После Болгарской кампании был откомандирован личным приказом великого князя Михаила Николаевича в сводную гвардейскую роту почетного конвоя Ея Императорского Величества Марии Федоровны. Полтора десятка лет отдал я царской службе. Дослужился до звания гвардейского капитана, мог бы получить армейский полк, если бы сильно захотел. Я удачно женился, как это считается удачным в гвардии, моей супругой стала дочь богатого подрядчика Миклашевского. Тысяча двести десятин земли в Житомирской губернии приданого, не считая прочего… Супруга моя, Анастасия Ильинична, меня любила, и у нас было пятеро детей… Жаль, счастья я ей доставил не очень много, может быть, если бы не… тот случай, так бы и проиграл бы все имения – рулетка и карты стали моей страстью.
А потом в один день я лишился всего по своей воле. Ибо иначе не мог, потому что всегда платил долги.
Спустя полминуты Жадовский продолжил:
– В бою под Златарицей османский кавуз[21] почти проткнул меня штыком, как натуралисты – своих жуков и бабочек. Моя сабля сломалась, а в револьвере кончились патроны – я как раз перезаряжал свой «лефоше». Жаркое, доложу я вам, было дело-с…
И быть бы мне убитому, если б не младший унтер нашей саперной роты – Михей Шутов. Он закрыл меня собой, кинувшись на турка, можно сказать, с голыми руками – у саперов в час атаки не оказалось иного оружия, кроме тесаков…
Осман пропорол ему бок и добил бы, но я успел загнать патроны в барабан и вышиб баши мозги…
После боя я позаботился, чтобы Михея доставили в госпиталь, и попросил ходить за ним особо, подкрепив просьбу кулаком, который сунул в нос санитару… – Он чуть усмехнулся. – А когда тот оправился от раны, сказал ему, что я теперь до гроба его должник… Уже после отставки, когда я поселился в Нижегородской губернии и наслаждался мирной жизнью провинциального помещика… Скучал, стал поигрывать по-крупному.
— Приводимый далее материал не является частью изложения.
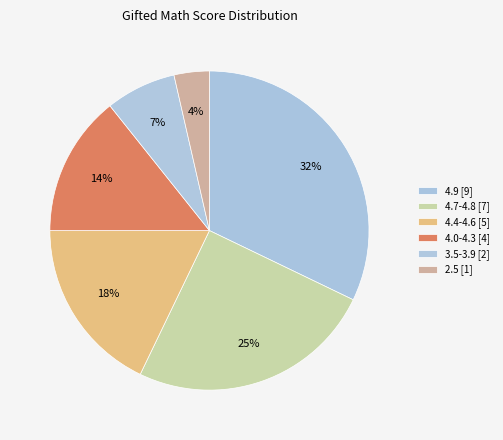

Does ปรีชญาน์ ว่องอิสริยวณิช represent more than half of the total?

No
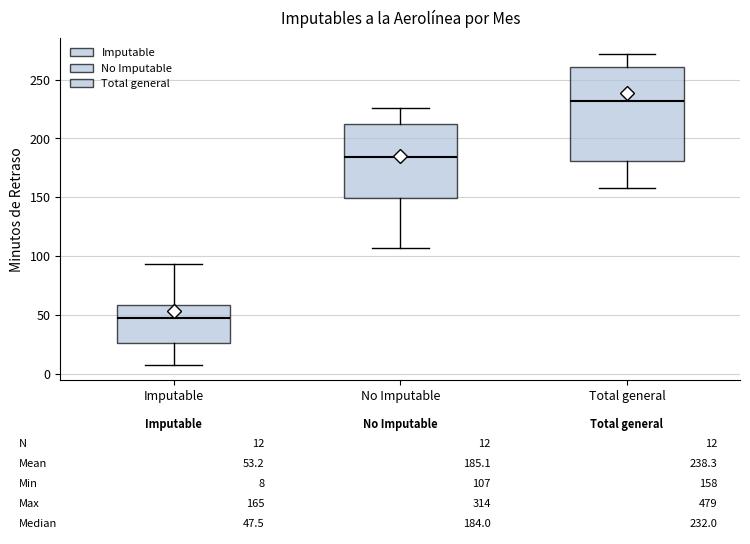

Which box is the tallest, from its lower edge to its upper edge?

Total general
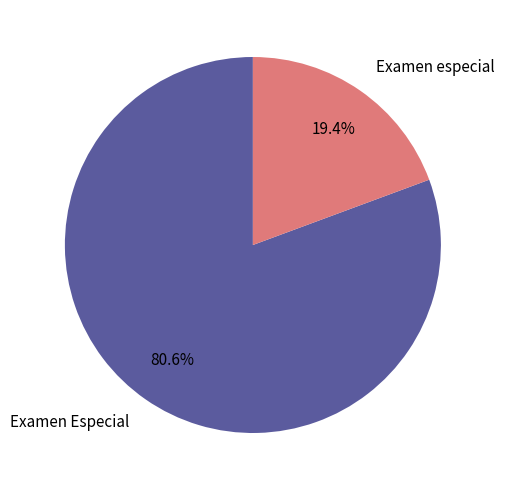

Which has a higher value, Examen especial or Examen Especial?

Examen Especial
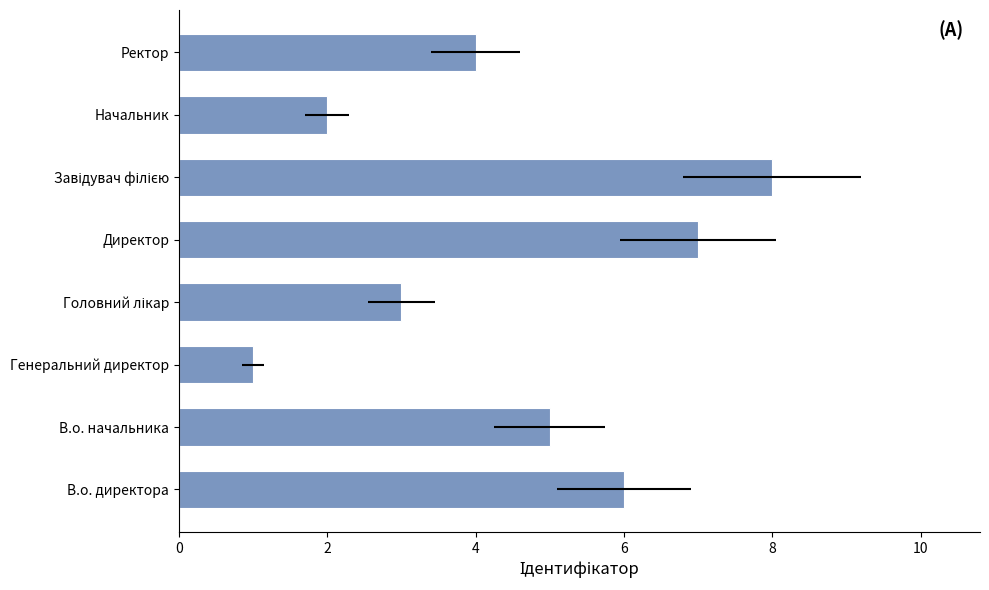

Count the values in the range 3 to 7.

5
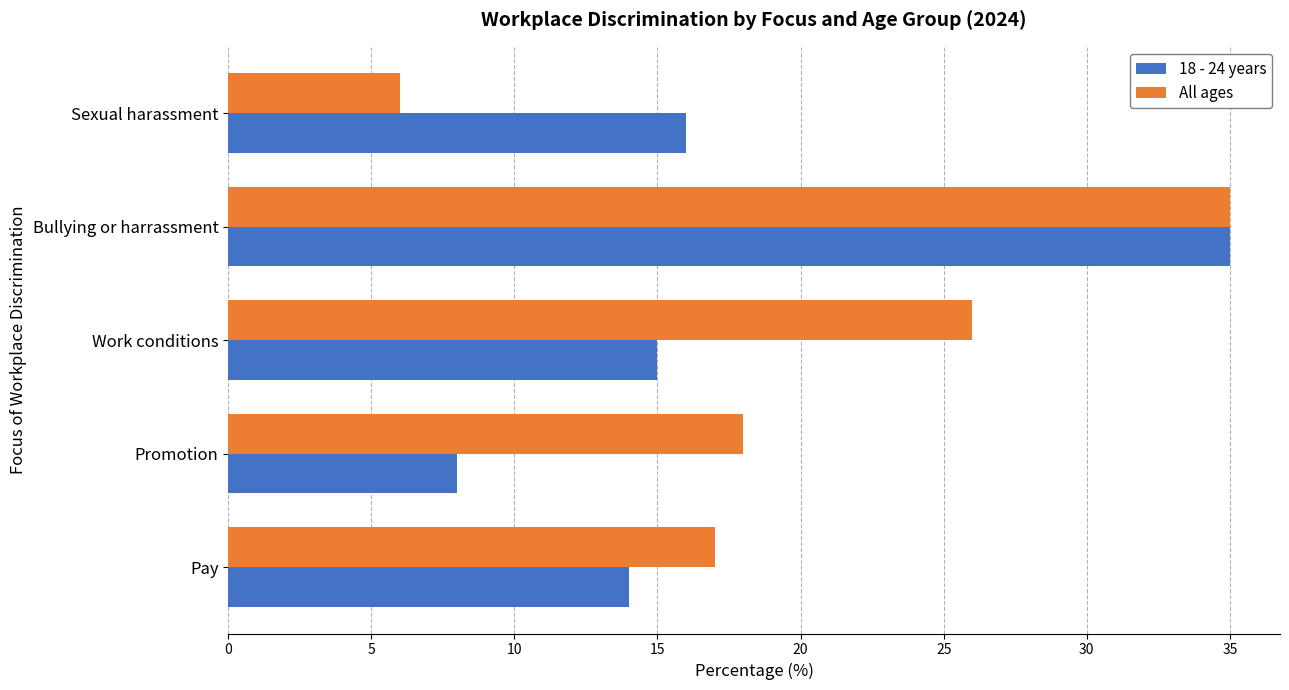

Between Pay and Sexual harassment, which series saw the biggest shift?

All ages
Даже принял предложение стать земским начальником, чтоб было какое-то дело, а то ведь мозги жиром заплывут.
И вот мне пришло письмо из Самарской губернии от Михея. Тот отписал… точнее, писал деревенский дьячок, сам он был не шибко грамотен… Мой спаситель сообщал, что хозяйство его пришло в полный упадок, что стало не только нечего есть, но уже и сеять нечего да и нечем, ибо лошадь пала… Это же как раз был девяносто второй год – жуткий голод по Волге и черноземным губерниям! И что жену и двух старших ребятишек сгубила тифозная горячка, и он остался лишь с младшей дочкой один-одинешенек.
«На вас только и надежда, барин Михайло Михайлович, а то одно осталось – помирать с дитем…»
– Я не мог не помочь, хотя потом иногда думал, что лучше было бы, может быть… Хотя, кто мог знать? – как бы размышлял Жадовский вслух.